PARIS: Tous les bus parisiens et franciliens ont progressivement cessé leur service mercredi matin vers 07H00, en raison de la reprise des chutes de neige sur la région, et retournent dans leurs dépôts, ont annoncé Ile-de-France Mobilités (IDFM) et la RATP.

Dans un communiqué envoyé en début de matinée, la RATP indique avoir décidé, "pour des raisons de sécurité", la suspension progressive de l'exploitation de l'ensemble des lignes de bus, "et ce jusqu'à ce que les conditions de sécurité soient à nouveau réunies".

Pour le moment, les lignes de tramway ainsi que les RER A et B fonctionnent normalement.
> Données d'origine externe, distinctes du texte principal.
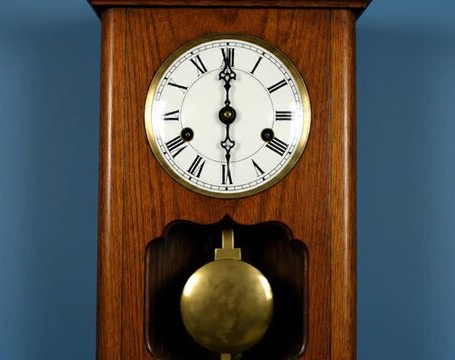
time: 6:00
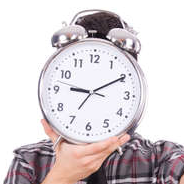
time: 9:10
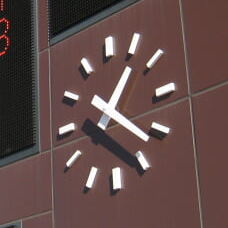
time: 1:21
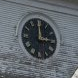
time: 2:59
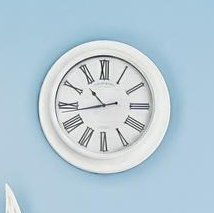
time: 10:43
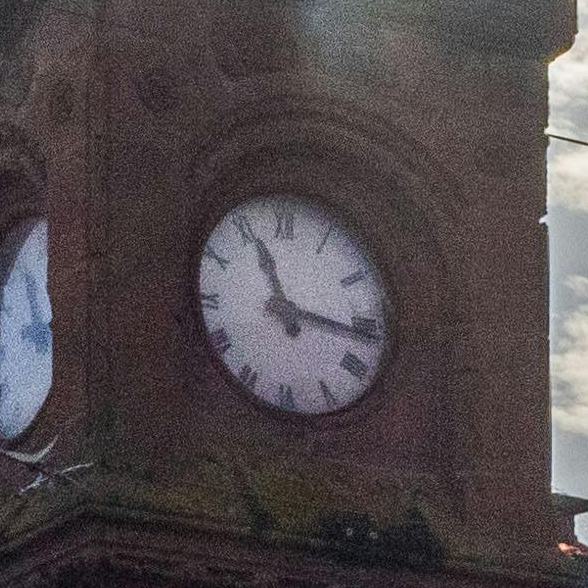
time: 11:16
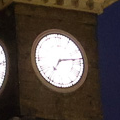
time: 7:13
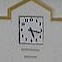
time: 5:16
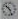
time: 10:26
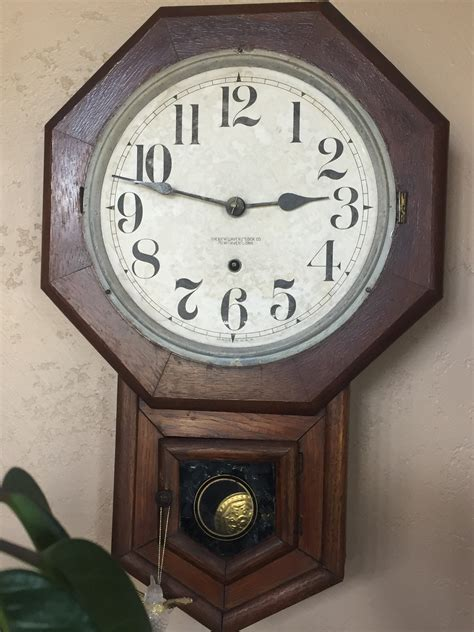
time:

Les bus "sont progressivement rappelés au dépôt pour des raisons de sécurité. A trois centimètres de neige, ils peuvent circuler, mais avec plus de trois centimètres, ça commence à être compliqué", a déclaré le ministre des Transports Philippe Tabarot sur CNews mercredi matin.

IDFM invite de son côté "tous les voyageurs à vérifier le fonctionnement de leurs lignes de transport avant de quitter leur domicile. Toutes les informations sont mises à jour en temps réel sur les applications de mobilités et les comptes X des lignes".

Neige et verglas touchent mercredi matin le nord et l'ouest de la France, un phénomène d'une "ampleur rare dans le climat actuel" selon Météo-France, qui doit entraîner d'importantes restrictions sur les routes et dans le transport aérien.